─── DATASET ENTRIES ───

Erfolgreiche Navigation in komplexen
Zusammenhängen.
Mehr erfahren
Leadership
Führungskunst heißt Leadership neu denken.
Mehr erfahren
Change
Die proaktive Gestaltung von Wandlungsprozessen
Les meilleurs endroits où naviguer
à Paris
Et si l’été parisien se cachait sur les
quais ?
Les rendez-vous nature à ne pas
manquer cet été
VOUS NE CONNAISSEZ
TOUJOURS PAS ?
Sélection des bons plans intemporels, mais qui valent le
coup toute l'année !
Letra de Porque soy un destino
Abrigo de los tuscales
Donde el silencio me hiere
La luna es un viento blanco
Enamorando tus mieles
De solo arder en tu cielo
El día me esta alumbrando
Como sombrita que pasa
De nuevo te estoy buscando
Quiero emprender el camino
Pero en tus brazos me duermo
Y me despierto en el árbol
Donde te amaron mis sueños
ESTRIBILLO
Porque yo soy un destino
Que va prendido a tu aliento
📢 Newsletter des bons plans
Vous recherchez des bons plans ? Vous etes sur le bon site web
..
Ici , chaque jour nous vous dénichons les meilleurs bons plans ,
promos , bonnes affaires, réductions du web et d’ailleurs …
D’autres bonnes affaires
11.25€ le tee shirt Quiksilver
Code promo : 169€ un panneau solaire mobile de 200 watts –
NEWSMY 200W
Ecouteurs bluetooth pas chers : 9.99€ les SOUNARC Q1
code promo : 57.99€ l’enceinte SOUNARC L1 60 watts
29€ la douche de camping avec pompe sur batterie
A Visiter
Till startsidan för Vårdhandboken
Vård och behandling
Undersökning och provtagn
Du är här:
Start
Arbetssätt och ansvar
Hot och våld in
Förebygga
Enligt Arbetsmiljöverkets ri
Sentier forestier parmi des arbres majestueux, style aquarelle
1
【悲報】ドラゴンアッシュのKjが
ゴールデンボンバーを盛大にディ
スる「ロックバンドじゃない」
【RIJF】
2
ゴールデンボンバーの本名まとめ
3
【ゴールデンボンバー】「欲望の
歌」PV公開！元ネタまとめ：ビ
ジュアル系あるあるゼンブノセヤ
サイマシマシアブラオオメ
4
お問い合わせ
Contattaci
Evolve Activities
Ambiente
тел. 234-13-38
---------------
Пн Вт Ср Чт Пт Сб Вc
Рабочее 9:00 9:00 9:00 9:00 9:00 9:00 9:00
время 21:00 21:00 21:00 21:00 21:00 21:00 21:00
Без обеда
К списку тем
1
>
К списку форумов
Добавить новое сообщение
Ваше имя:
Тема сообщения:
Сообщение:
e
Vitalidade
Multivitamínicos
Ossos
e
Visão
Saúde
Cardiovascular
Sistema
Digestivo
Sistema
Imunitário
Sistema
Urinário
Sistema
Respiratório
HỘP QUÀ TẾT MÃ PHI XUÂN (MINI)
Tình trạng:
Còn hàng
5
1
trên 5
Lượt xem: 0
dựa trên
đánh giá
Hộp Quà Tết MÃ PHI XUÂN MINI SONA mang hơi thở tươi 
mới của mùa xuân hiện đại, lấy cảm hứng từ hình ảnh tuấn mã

───

YOUR ASSIGNMENT:
Each line above should be output exactly as written.

RESULT OF THIS TASK:
Erfolgreiche Navigation in komplexen
Zusammenhängen.
Mehr erfahren
Leadership
Führungskunst heißt Leadership neu denken.
Mehr erfahren
Change
Die proaktive Gestaltung von Wandlungsprozessen
Les meilleurs endroits où naviguer
à Paris
Et si l’été parisien se cachait sur les
quais ?
Les rendez-vous nature à ne pas
manquer cet été
VOUS NE CONNAISSEZ
TOUJOURS PAS ?
Sélection des bons plans intemporels, mais qui valent le
coup toute l'année !
Letra de Porque soy un destino
Abrigo de los tuscales
Donde el silencio me hiere
La luna es un viento blanco
Enamorando tus mieles
De solo arder en tu cielo
El día me esta alumbrando
Como sombrita que pasa
De nuevo te estoy buscando
Quiero emprender el camino
Pero en tus brazos me duermo
Y me despierto en el árbol
Donde te amaron mis sueños
ESTRIBILLO
Porque yo soy un destino
Que va prendido a tu aliento
📢 Newsletter des bons plans
Vous recherchez des bons plans ? Vous etes sur le bon site web
..
Ici , chaque jour nous vous dénichons les meilleurs bons plans ,
promos , bonnes affaires, réductions du web et d’ailleurs …
D’autres bonnes affaires
11.25€ le tee shirt Quiksilver
Code promo : 169€ un panneau solaire mobile de 200 watts –
NEWSMY 200W
Ecouteurs bluetooth pas chers : 9.99€ les SOUNARC Q1
code promo : 57.99€ l’enceinte SOUNARC L1 60 watts
29€ la douche de camping avec pompe sur batterie
A Visiter
Till startsidan för Vårdhandboken
Vård och behandling
Undersökning och provtagn
Du är här:
Start
Arbetssätt och ansvar
Hot och våld in
Förebygga
Enligt Arbetsmiljöverkets ri
Sentier forestier parmi des arbres majestueux, style aquarelle
1
【悲報】ドラゴンアッシュのKjが
ゴールデンボンバーを盛大にディ
スる「ロックバンドじゃない」
【RIJF】
2
ゴールデンボンバーの本名まとめ
3
【ゴールデンボンバー】「欲望の
歌」PV公開！元ネタまとめ：ビ
ジュアル系あるあるゼンブノセヤ
サイマシマシアブラオオメ
4
お問い合わせ
Contattaci
Evolve Activities
Ambiente
тел. 234-13-38
---------------
Пн Вт Ср Чт Пт Сб Вc
Рабочее 9:00 9:00 9:00 9:00 9:00 9:00 9:00
время 21:00 21:00 21:00 21:00 21:00 21:00 21:00
Без обеда
К списку тем
1
>
К списку форумов
Добавить новое сообщение
Ваше имя:
Тема сообщения:
Сообщение:
e
Vitalidade
Multivitamínicos
Ossos
e
Visão
Saúde
Cardiovascular
Sistema
Digestivo
Sistema
Imunitário
Sistema
Urinário
Sistema
Respiratório
HỘP QUÀ TẾT MÃ PHI XUÂN (MINI)
Tình trạng:
Còn hàng
5
1
trên 5
Lượt xem: 0
dựa trên
đánh giá
Hộp Quà Tết MÃ PHI XUÂN MINI SONA mang hơi thở tươi 
mới của mùa xuân hiện đại, lấy cảm hứng từ hình ảnh tuấn mã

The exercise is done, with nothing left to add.